In denying admission to 100 percent of students who submitted applications, Princeton makes history as the first university to have an entirely equal acceptance rate across all demographic groups. The admission department is currently celebrating the success of its new procedures.

“Admissions are tricky, so we’re really excited about this development,” said Dean of Admissions Nowuns Gudenuf. “By refraining from opening up any spots in the Great Class of 2027, Princeton can guarantee that every student was treated equally no matter the privileges or disadvantages that their pasts have afforded them.”

Assistant Admissions Officer Saul Ek Tivity added, “It’s a thrill to see our acceptance rate drop head and shoulders below our peer institutions. I feel honored to be part of making this University truly one of the best in the country.

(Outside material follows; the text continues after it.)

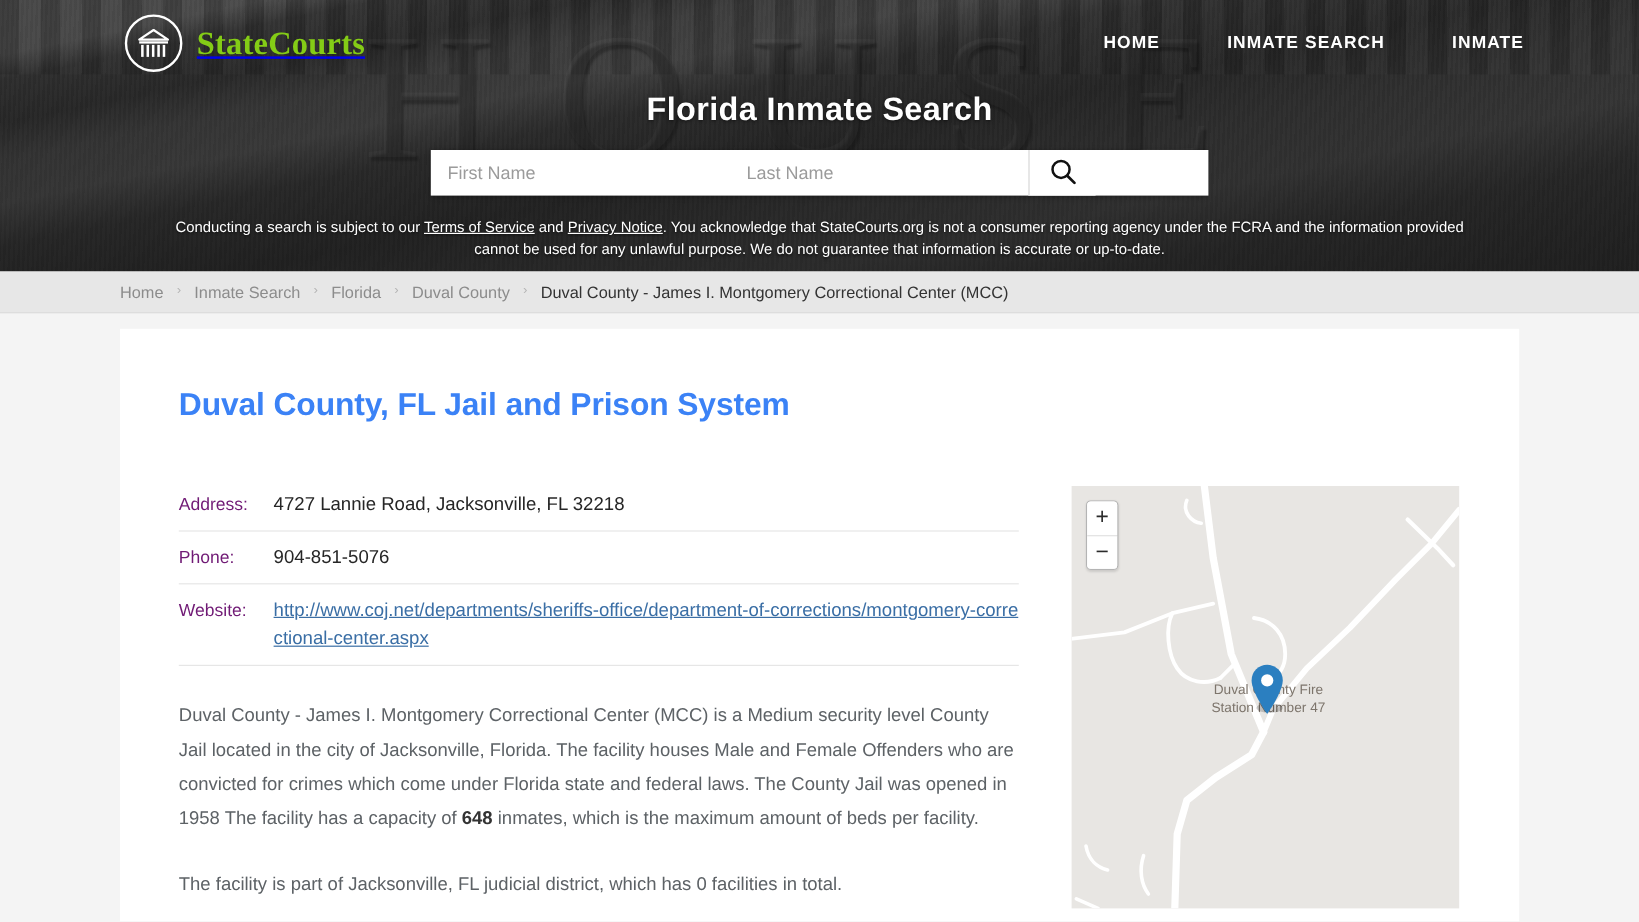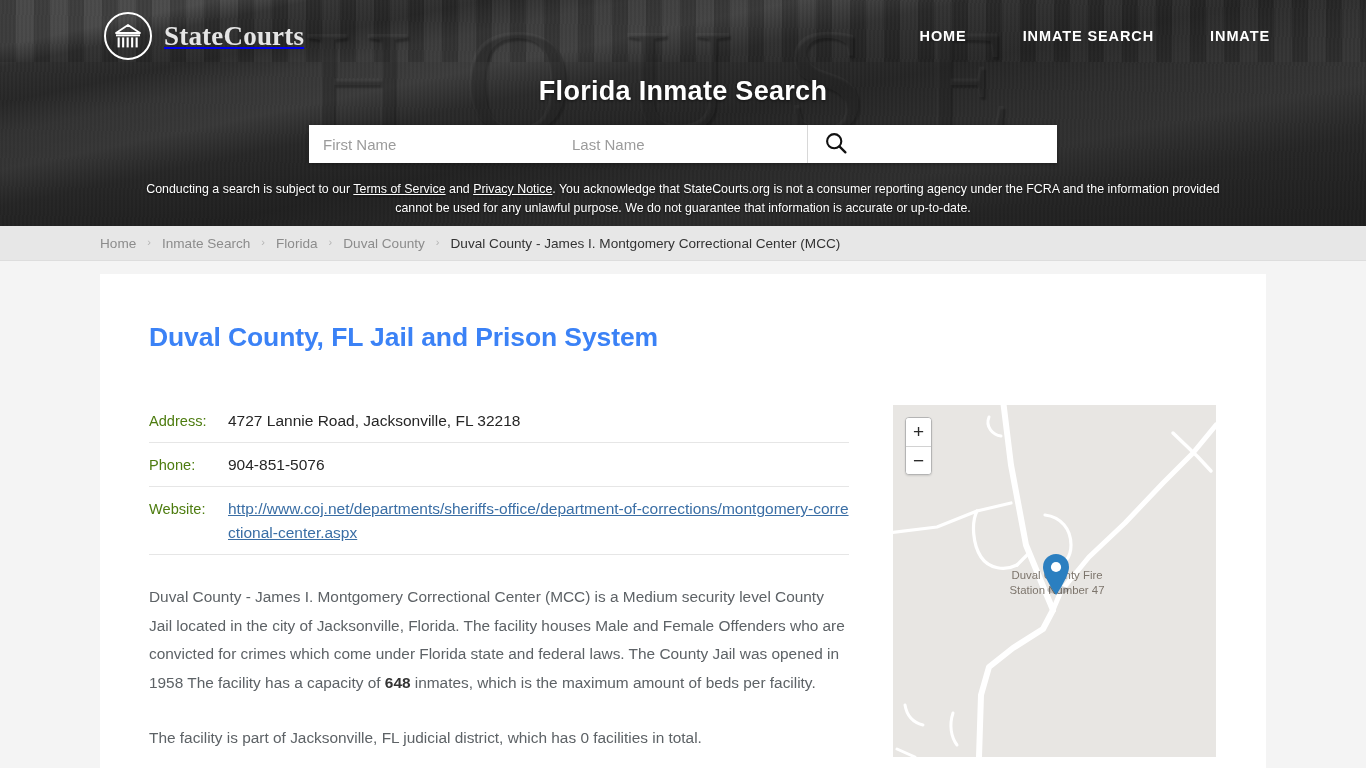"StateCourts" .brand-name { color: #e5e5e5 -> #84cc16 }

Take that, Harvard!”

Dean of Admissions at Harvard College, Ani-joe Shmoe, points out, “at least we actually have an acceptance rate.”

However, in an attempt to maintain its standing with Harvard, Yale, the Beverly Hills High School, Hogwarts, and Monsters University, and their goal to continue to produce future famous alumni, the University has decided to grant honorary 2027 bachelor’s degrees to a handful of promising young people, including Olivia Rodrigo, Noah Schnapp, Dean Jill Dolan, Princess Charlotte of Wales, and the ghost of Louisa May Alcott.

“We believe the accomplishments of this astonishing group will far outweigh anything that 2027 hopefuls could have contributed,” said Tivity. “No offense. They’ll be happier at Northwestern anyway.”


The choice to follow through with this program of zero percent acceptance was made quite recently, according to sources familiar with the situation. As a result, large envelopes containing orange and black confetti were sent in March to the homes of students admitted through Early Action in December, letting them know that their admission had been revoked.

Lauren Owens is a sophomore Humor writer who thinks Princeton’s new admissions policies are only further proof of her long-held theory that first-years don’t exist.